Installation Instructions | 5.x -> 6.x Upgrade Instructions | FAQ | CHANGELOG | JA4+ Install | Docker Install

A db.pl upgrade is required when upgrading from Arkime 5 or earlier

Support Arkime's ongoing development! Become a GitHub Sponsor!

:sparkles: What's new :sparkles:

Breaking

• [#3967] All header* auth modes (header, header-jwt, headerOnly, header+digest, header+basic) now default userAuthIps to localhost-only when not explicitly configured
• [#3982] docker.sh: TLS verification is now enforced by default for Elasticsearch/OpenSearch connections, use --insecure to skip verification
• [#3983] multies now defaults multiESHost to 127.0.0.1 instead of binding to all interfaces.

Release

• [#3941] Move to using curl instead of wget everywhere and now depend on curl package
• [#3975] Node 22.22.3

All

• [#3951] Fix UTF-8 mojibake in user names auto-created via header auth (e.g. behind Caddy/oauth2-proxy)

▶ _Dataset_:
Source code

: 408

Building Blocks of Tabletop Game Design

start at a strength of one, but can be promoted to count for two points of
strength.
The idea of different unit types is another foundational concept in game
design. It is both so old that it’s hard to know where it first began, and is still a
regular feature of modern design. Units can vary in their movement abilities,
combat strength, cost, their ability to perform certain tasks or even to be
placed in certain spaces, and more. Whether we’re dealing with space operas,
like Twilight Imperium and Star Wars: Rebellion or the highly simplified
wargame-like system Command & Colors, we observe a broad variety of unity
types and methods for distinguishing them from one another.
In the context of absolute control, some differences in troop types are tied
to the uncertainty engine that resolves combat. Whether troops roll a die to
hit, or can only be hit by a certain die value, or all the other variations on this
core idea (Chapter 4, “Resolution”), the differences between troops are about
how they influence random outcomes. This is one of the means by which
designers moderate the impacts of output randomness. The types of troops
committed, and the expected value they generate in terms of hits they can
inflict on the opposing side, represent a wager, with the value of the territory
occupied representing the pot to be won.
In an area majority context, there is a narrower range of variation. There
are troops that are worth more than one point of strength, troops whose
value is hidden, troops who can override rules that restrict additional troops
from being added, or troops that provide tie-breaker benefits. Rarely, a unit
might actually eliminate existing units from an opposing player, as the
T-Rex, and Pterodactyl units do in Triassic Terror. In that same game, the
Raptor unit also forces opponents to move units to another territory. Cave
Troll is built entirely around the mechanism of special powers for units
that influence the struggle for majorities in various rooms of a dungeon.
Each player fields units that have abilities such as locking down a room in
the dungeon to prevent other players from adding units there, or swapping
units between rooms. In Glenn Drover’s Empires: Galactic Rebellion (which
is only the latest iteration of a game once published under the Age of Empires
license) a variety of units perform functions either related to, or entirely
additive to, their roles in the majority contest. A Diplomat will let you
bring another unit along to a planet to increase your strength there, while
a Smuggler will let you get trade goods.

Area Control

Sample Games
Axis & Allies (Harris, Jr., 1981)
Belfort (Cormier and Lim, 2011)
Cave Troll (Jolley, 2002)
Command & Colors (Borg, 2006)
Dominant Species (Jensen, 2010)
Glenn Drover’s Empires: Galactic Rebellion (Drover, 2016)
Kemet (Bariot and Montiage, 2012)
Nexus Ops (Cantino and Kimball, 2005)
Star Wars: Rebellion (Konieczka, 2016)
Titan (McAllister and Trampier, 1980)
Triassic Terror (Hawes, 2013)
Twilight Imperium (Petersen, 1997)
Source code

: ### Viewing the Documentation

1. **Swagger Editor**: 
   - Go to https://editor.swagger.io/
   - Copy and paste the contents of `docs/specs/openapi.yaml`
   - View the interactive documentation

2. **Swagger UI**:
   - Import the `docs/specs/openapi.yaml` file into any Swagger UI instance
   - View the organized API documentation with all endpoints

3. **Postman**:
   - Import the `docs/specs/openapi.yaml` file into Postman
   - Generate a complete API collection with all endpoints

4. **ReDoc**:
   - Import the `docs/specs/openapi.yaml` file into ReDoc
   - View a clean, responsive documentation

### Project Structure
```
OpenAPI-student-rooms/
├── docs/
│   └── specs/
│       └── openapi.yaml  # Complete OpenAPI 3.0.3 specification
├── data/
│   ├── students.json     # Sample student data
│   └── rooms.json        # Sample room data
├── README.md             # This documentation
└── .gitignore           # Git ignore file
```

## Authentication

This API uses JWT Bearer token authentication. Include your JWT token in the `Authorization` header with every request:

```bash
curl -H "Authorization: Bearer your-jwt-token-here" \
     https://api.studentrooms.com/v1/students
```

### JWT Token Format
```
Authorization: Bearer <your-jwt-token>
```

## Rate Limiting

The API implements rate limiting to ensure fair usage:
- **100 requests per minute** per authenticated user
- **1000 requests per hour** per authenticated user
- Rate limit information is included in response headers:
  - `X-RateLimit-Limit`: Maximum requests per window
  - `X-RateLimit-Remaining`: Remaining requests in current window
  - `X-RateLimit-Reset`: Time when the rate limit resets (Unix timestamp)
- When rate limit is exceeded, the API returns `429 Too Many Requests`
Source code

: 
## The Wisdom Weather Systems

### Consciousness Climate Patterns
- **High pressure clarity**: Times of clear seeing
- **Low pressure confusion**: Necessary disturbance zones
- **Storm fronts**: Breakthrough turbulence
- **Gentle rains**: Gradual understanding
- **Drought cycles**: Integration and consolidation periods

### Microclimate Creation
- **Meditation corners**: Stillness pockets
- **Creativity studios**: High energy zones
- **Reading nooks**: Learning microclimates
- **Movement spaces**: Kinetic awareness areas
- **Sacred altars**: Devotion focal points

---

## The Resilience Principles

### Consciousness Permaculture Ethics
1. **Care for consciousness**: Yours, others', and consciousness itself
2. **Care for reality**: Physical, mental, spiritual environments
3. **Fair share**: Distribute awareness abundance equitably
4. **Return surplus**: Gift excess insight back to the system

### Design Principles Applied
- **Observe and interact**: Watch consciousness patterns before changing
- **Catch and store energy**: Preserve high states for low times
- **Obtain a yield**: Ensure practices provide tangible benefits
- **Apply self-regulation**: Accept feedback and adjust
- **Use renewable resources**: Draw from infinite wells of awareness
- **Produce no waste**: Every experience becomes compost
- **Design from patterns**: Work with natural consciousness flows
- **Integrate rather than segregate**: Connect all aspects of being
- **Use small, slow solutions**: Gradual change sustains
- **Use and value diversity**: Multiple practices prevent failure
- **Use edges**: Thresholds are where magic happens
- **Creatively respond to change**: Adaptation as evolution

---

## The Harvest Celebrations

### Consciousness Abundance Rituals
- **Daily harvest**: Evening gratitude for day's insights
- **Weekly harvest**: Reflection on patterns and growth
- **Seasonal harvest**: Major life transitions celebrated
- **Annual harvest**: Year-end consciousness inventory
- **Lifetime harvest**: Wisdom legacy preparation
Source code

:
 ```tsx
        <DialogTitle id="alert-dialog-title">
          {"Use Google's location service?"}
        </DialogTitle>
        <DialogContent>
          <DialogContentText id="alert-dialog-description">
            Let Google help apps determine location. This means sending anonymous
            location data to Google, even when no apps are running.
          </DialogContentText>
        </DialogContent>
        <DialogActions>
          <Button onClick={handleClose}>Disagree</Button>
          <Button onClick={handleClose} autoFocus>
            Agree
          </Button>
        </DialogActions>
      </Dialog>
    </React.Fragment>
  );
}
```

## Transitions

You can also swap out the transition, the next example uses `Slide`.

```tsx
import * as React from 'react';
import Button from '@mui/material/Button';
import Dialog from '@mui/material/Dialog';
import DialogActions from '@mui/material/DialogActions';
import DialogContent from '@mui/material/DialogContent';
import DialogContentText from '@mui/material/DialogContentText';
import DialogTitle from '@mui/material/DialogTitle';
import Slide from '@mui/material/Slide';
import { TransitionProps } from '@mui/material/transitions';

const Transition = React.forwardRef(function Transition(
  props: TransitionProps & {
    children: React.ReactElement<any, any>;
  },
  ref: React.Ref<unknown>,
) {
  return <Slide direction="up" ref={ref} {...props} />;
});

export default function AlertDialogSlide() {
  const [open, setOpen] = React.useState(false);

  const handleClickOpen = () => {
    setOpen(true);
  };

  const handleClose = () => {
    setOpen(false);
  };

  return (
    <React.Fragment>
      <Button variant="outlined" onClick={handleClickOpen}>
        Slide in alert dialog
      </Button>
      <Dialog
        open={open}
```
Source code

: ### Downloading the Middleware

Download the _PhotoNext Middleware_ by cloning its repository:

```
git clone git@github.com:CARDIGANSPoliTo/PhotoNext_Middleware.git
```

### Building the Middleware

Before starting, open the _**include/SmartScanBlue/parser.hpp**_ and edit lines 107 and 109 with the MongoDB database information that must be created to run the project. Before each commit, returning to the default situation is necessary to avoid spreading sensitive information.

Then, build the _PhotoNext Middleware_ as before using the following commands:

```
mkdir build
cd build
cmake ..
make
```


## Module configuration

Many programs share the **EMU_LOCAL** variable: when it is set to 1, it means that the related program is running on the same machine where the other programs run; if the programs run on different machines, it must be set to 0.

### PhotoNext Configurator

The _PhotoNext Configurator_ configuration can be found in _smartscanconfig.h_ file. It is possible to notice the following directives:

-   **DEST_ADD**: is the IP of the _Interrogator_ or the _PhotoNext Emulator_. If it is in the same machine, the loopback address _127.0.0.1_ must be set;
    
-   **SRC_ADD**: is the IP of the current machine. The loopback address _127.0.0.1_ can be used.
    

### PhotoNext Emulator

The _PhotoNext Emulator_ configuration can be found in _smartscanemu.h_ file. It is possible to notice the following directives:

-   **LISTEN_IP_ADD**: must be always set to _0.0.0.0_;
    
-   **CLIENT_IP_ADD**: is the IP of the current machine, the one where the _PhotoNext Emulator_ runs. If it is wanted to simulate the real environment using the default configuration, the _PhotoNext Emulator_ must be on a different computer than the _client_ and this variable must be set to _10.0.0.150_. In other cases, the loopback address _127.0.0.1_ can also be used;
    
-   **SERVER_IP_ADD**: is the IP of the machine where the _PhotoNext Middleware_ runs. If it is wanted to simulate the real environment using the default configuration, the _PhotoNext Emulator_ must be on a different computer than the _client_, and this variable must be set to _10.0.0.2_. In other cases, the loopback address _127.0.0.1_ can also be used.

▶ _Parts of the exercise_:
[A] Copy the part of the Arkime release notes from "A db.pl upgrade" to "to all interfaces." without any changes.
[B] According to the Arkime release notes, what address does multies now use by default for multiESHost?

▶ _Results for each task_:
[A]
A db.pl upgrade is required when upgrading from Arkime 5 or earlier

Support Arkime's ongoing development! Become a GitHub Sponsor!

:sparkles: What's new :sparkles:

Breaking

• [#3967] All header* auth modes (header, header-jwt, headerOnly, header+digest, header+basic) now default userAuthIps to localhost-only when not explicitly configured
• [#3982] docker.sh: TLS verification is now enforced by default for Elasticsearch/OpenSearch connections, use --insecure to skip verification
• [#3983] multies now defaults multiESHost to 127.0.0.1 instead of binding to all interfaces.

[B] 127.0.0.1